We wrap our dough in cling film to keep it fresh. Use a little flour on your hands and the dough to separate it easily from the film.

How to make

Preparing the dough
1. Sift the flour and salt into a bowl with one teaspoon of caster sugar. Mix well, then cube the cold fats and add them to the bowl, mixing in using a pastry cutter, a fork or your hands. If using your hands instead, make sure they aren’t too warm, or you might melt the fats. The result should be a chunky crumb, with pea-sized pieces.

2. Add the ice-cold water, one tablespoon at a time. After each tablespoon of water, stir using a spatula to fully incorporate. You may need less than 60ml of water – stop adding more when you see that the dough is starting to come together, but is not too sticky.

3. Turn the dough out onto a floured surface and shape into a ball. Wrap it in cling film and leave to rest in the refrigerator for at least two hours (or up to 5 days).

4. Once chilled, transfer the dough to a surface to roll out. Lightly flour everything, including the rolling pin, to prevent sticking.

5. Roll it into a circle slightly wider than your pie dish then transfer it into an ungreased your pie dish. To make it easier, half roll the pastry on your rolling pin, then unfold onto the dish.

6. Make sure the pastry is snug against the side all the way around, then fold any overhanging dough back over the edge into a thick rim around the pie. Crimp the edges with the fork, or flute the edges using your fingers for an attractive crust.

7. Leave to chill in the refrigerator while you make the filling.
Making the filling & baking
1. Pre-heat the oven to 175°C. In a bowl, whisk the eggs and add all of the filling ingredients except for the pecans. Make sure everything is well combined.

2. Once mixed, remove the pie dish from the fridge. Spread the chopped pecans evenly on the pie crust, then cover with the filling. Level if necessary, then scatter the whole pecans on top. If you want, you could design a pecan pattern.

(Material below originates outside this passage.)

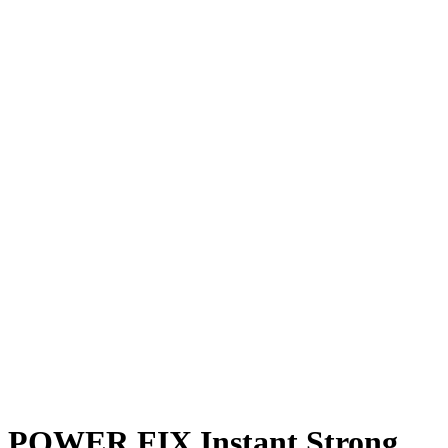
POWER FIX Instant Strong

3. Bake for around 45 minutes, keeping an eye out to ensure it doesn't burn. If your edges are browning too much, you can cover them with some foil and continue baking.

4. Remove from the oven and leave cool completely. The filling will set as it cools down.

5. Serve the pie with vanilla ice cream, custard, or with whipped cream, and enjoy!
Remember to Recycle!
All the food packaging in your recipe box, as well as the box itself, is completely recyclable, so make sure you do your part to help save the planet!

To dispose of the ice packs, cut them open and pour the gel down the sink – it's totally nontoxic. In fact, you can even use it to give your houseplants a little boost.